Pick up the notebook on ERNIE's transformer layers, shown below, and continue it from its last line.
** start of Supplied text **
In [1]:
# !pip3 install onnxruntime # for running on Arm-based CPU and/or macOS
# !pip3 install onnxruntime-gpu # for running on GPU

In [2]:
from transformers import AutoTokenizer, AutoModel
import torch



In [3]:
# Import Ernie
tokenizer = AutoTokenizer.from_pretrained("nghuyong/ernie-1.0-base-zh")
model = AutoModel.from_pretrained("nghuyong/ernie-1.0-base-zh")

In [None]:
# 1. Just like BERT, there are usually 12 or 24 stacked Transformer layers (depending on the model size).

# 2. Each layer is an instance of a block like the following:
# class TransformerBlock(nn.Module):
#     def __init__(...):
#         self.attention = MultiheadAttention(...)
#         self.norm1 = LayerNorm(...)
#         self.mlp = FeedForward(...)
#         self.norm2 = LayerNorm(...)

# 3. To optimize ERNIE end-to-end:
# - Modify MultiheadAttention 
# - Ensure the TransformerBlock wraps around your optimized version.
# - Your changes automatically propagate to all N layers. Is this true?

In [47]:
# Access a single transformer block
block = model.encoder.layer[0] # For BERT-style ERNIE

In [48]:
block

ErnieLayer(
  (attention): ErnieAttention(
    (self): ErnieSelfAttention(
      (query): Linear(in_features=768, out_features=768, bias=True)
      (key): Linear(in_features=768, out_features=768, bias=True)
      (value): Linear(in_features=768, out_features=768, bias=True)
** end of Supplied text **
** start of Data shown **
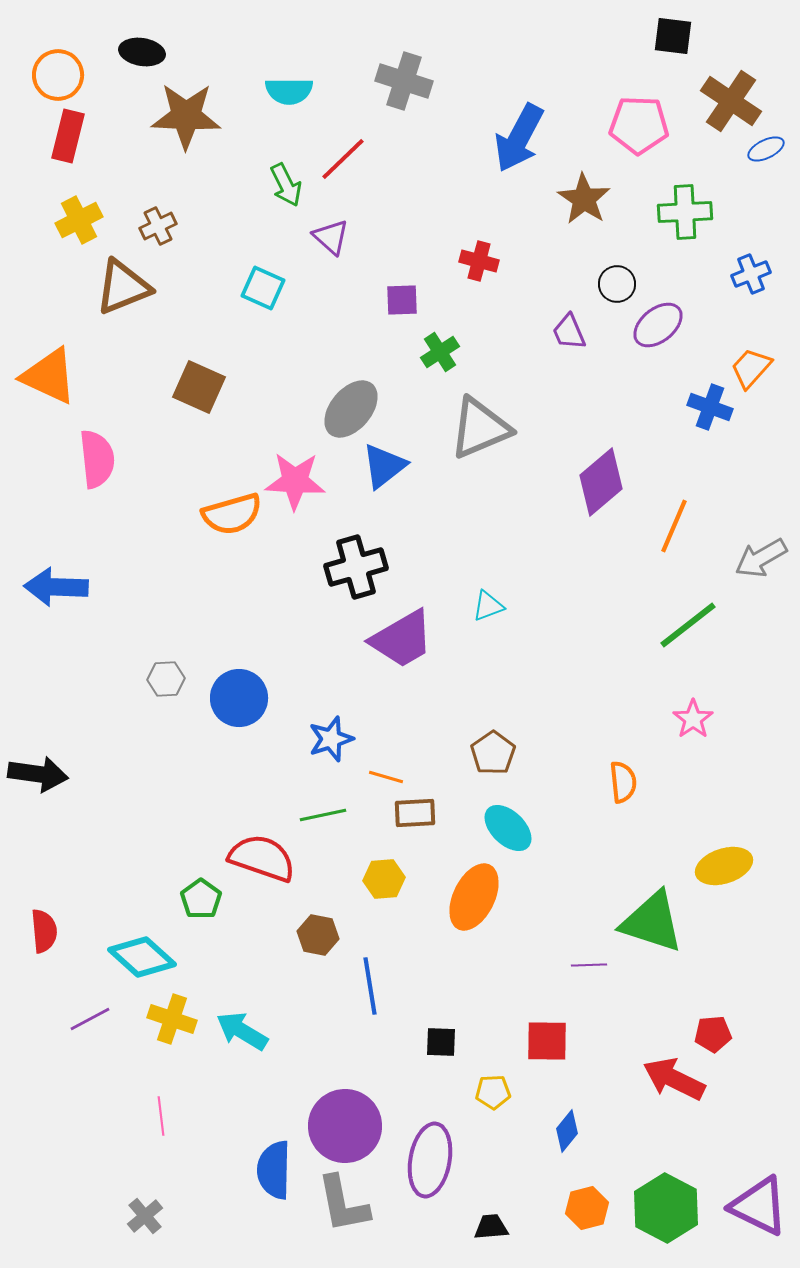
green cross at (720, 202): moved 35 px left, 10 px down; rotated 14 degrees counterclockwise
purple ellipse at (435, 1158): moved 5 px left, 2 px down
** end of Data shown **
** start of Data shown **
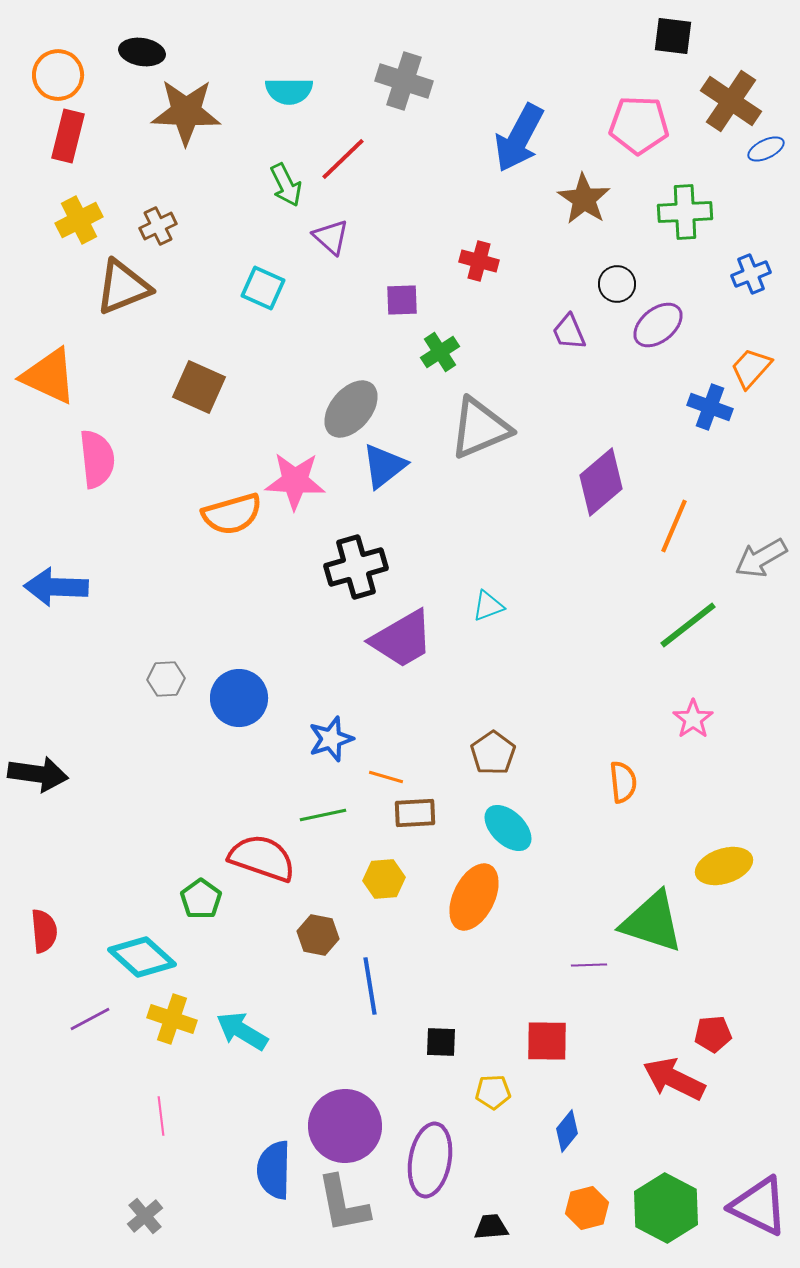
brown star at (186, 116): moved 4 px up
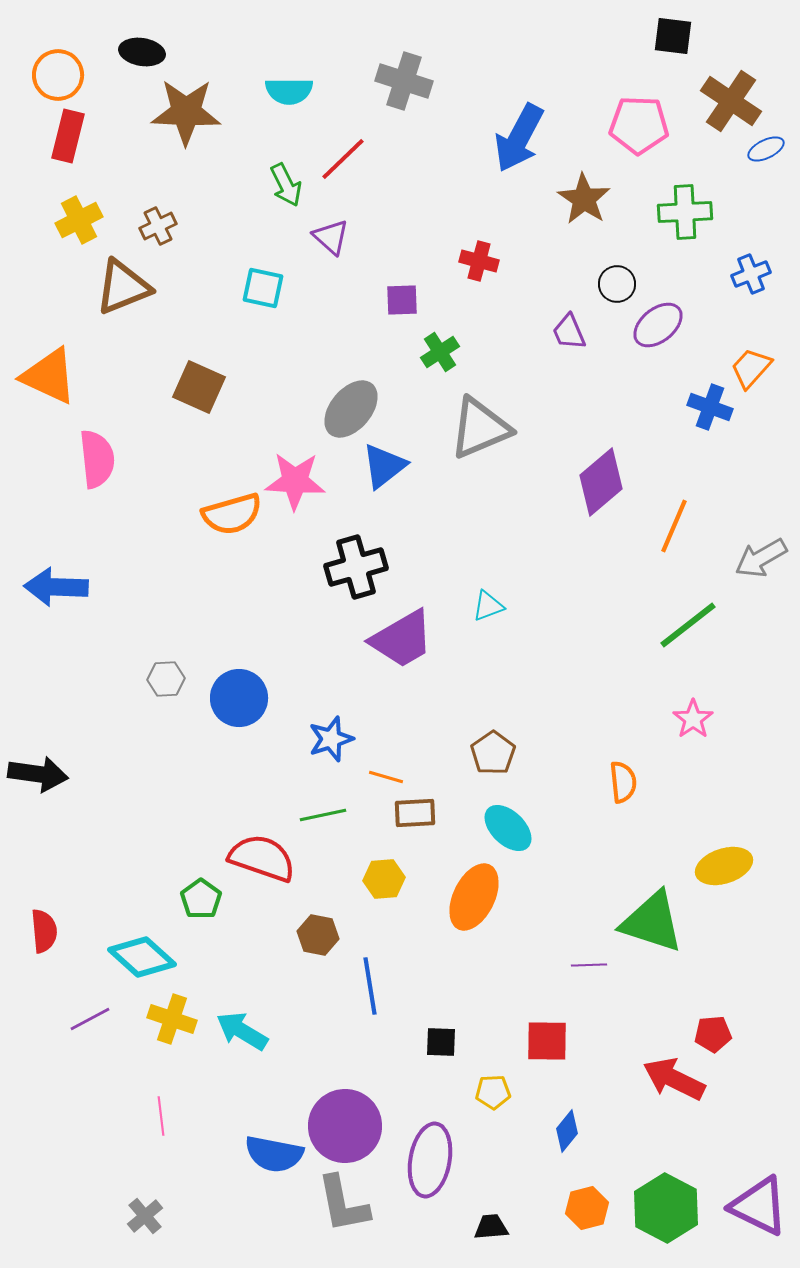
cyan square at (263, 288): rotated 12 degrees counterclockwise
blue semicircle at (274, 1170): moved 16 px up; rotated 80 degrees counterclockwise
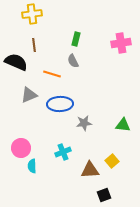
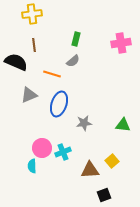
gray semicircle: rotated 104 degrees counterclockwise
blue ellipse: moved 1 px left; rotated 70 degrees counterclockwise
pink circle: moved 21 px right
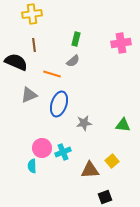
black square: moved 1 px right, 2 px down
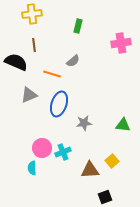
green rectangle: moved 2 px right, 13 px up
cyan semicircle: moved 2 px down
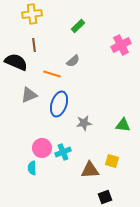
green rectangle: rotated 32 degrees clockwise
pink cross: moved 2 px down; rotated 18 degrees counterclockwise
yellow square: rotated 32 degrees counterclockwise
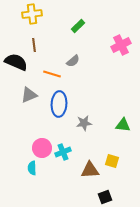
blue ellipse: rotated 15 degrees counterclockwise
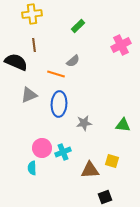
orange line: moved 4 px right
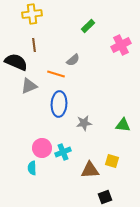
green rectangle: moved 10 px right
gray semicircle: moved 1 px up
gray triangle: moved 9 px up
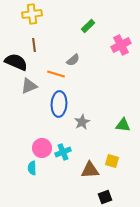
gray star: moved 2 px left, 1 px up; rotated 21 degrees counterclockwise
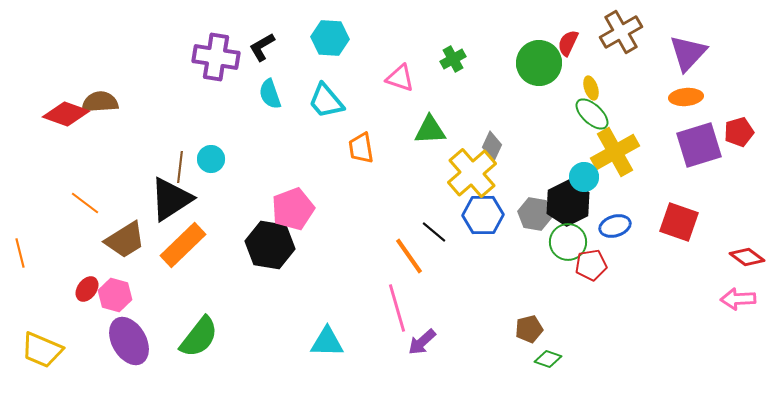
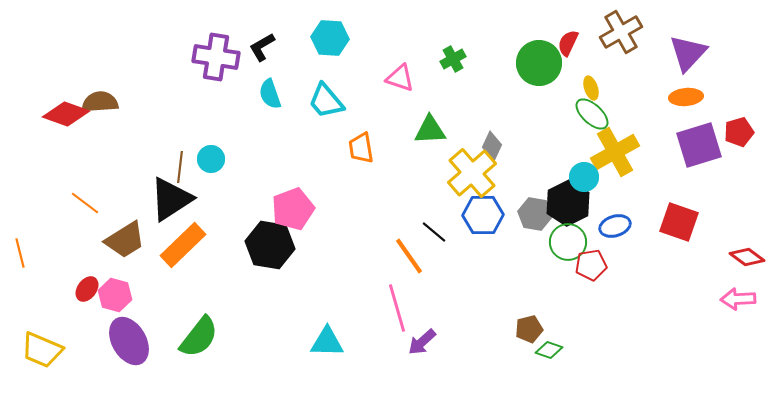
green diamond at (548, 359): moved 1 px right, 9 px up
** end of Data shown **
> _The answer_:
      (dropout): Dropout(p=0.1, inplace=False)
    )
    (output): ErnieSelfOutput(
      (dense): Linear(in_features=768, out_features=768, bias=True)
      (LayerNorm): LayerNorm((768,), eps=1e-05, elementwise_affine=True)
      (dropout): Dropout(p=0.1, inplace=False)
    )
  )
  (intermediate): ErnieIntermediate(
    (dense): Linear(in_features=768, out_features=3072, bias=True)
    (intermediate_act_fn): ReLU()
  )
  (output): ErnieOutput(
    (dense): Linear(in_features=3072, out_features=768, bias=True)
    (LayerNorm): LayerNorm((768,), eps=1e-05, elementwise_affine=True)
    (dropout): Dropout(p=0.1, inplace=False)
  )
)

In [None]:
# Fused QKV (What’s happening internally?):
# - The single Linear layer has shape [input_dim, 3 * embed_dim].
# - During the forward pass, torch.chunk splits the output into 3 tensors.
# - This results in 1 kernel call, as opposed to 3 separate linear layers.

In [32]:
# Backwards-compatible conversion
query = block.attention.self.query
key = block.attention.self.key
value = block.attention.self.value

In [33]:
# Step 1: Create your fused module
fused_qkv = FusedQKV(input_dim=768, embed, num_heads=12)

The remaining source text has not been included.